=== TEXTO PARA LEITURA ===
Pais e Filhos
Vencedor do Prêmio Leão de Prata de direção e o de melhor primeiro
filme no Festival de Veneza do ano passado, Custódia
é o marco da ótima e promissora estreia como diretor do ator francês Xavier
Legrand, que também é o responsável pelo enxuto roteiro que vai gradualmente montando
as peças que completam esse mosaico para decifrar o quebra-cabeça, e faz o
espectador não tirar conclusões precipitadas no início, bem como ir entendendo
as consequências nefastas sobre o ambiente daquela família conflitada, numa hábil
construção estética, além de questionar o próprio voyeurismo do público e o que
ele pensa sobre o problema lançado na tela, como no epílogo inusitado, sendo bem
coadjuvado pela câmera imóvel da fotógrafa Nathalie Durand. Foi um dos longas
mais badalados no último Festival Varilux, com sucesso de público e recebido
com entusiasmo pela crítica internacional. Ainda esteve presente na 41ª. Mostra
de Cinema de São Paulo, em outubro de 2017.
O mote do enredo do drama de Legrand está centrado numa
família em processo de divórcio litigioso já encaminhado pelos protagonistas da
dissolução dos vínculos remanescentes de um casamento com elementos doentios
pela obsessividade. O casal Miriam (Léa Drucker) e Antoine Besson (Denis
Ménochet) está numa luta acirrada para garantir a proteção do filho de 11 anos,
Julien (Thomas Gioria) e da filha prestes a completar 18 anos, Joséphine
(Mathilde Auneveux). A disputa no judiciário é centralizada sobre o garoto,
tendo em vista que a moça tem direito sobre suas escolhas e pode seguir sua
vida com independência. A mãe acusa o pai de ser violento e pede a custódia
exclusiva de Julien, que é tomado quase como um refém entre seus pais, embora questione
por vezes a ordem vigente, mas fará tudo para evitar o pior na briga beligerante
entre os inconsequentes adultos.
O diretor, já no prólogo, coloca a juíza na
audiência, ouvindo as partes, as advogadas e as testemunhas sobre as intrincadas relações
no microcosmo familiar que se arrasta por quase um ano de batalhas jurídicas. É
lida uma carta de acusações, perseguições e atos agressivos da figura paterna. São
trazidos argumentos sensatos e razoáveis de ambos, entre as quais da mãe sumir
com o filho, desrespeitando os dias de visita e impedindo chamadas telefônicas.

=== TAREFA PROPOSTA 1 ===
Repita exatamente as linhas de todos os registros abaixo, deixando as imagens fora da resposta.

=== DADOS FORNECIDOS ===

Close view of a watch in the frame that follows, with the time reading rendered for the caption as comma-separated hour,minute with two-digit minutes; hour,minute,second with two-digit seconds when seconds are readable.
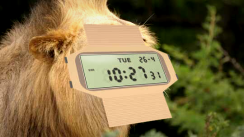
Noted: 10,27,31
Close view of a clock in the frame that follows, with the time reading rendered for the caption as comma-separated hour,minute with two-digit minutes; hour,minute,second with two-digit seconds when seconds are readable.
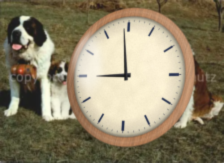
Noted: 8,59
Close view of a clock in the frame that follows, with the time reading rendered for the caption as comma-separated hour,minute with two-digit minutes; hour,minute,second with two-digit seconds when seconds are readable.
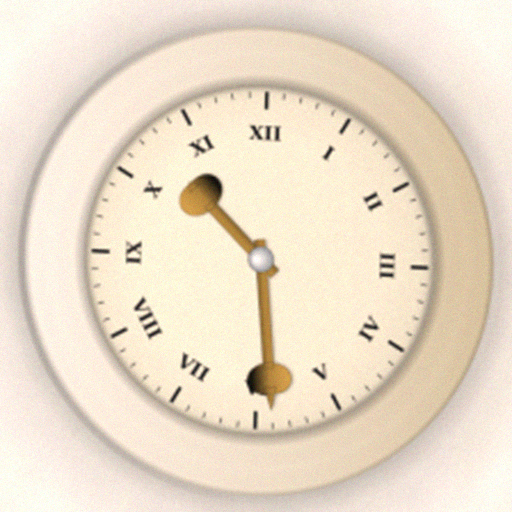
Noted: 10,29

=== TAREFA PROPOSTA 2 ===
Transcreva sem alterações o trecho da crítica sobre o filme Custódia, mais acima, entre "O mote do enredo" e "os inconsequentes adultos.", inclusive.

=== SOLUÇÃO ESCRITA 1 ===
Close view of a watch in the frame that follows, with the time reading rendered for the caption as comma-separated hour,minute with two-digit minutes; hour,minute,second with two-digit seconds when seconds are readable.
Noted: 10,27,31
Close view of a clock in the frame that follows, with the time reading rendered for the caption as comma-separated hour,minute with two-digit minutes; hour,minute,second with two-digit seconds when seconds are readable.
Noted: 8,59
Close view of a clock in the frame that follows, with the time reading rendered for the caption as comma-separated hour,minute with two-digit minutes; hour,minute,second with two-digit seconds when seconds are readable.
Noted: 10,29

=== SOLUÇÃO ESCRITA 2 ===
O mote do enredo do drama de Legrand está centrado numa
família em processo de divórcio litigioso já encaminhado pelos protagonistas da
dissolução dos vínculos remanescentes de um casamento com elementos doentios
pela obsessividade. O casal Miriam (Léa Drucker) e Antoine Besson (Denis
Ménochet) está numa luta acirrada para garantir a proteção do filho de 11 anos,
Julien (Thomas Gioria) e da filha prestes a completar 18 anos, Joséphine
(Mathilde Auneveux). A disputa no judiciário é centralizada sobre o garoto,
tendo em vista que a moça tem direito sobre suas escolhas e pode seguir sua
vida com independência. A mãe acusa o pai de ser violento e pede a custódia
exclusiva de Julien, que é tomado quase como um refém entre seus pais, embora questione
por vezes a ordem vigente, mas fará tudo para evitar o pior na briga beligerante
entre os inconsequentes adultos.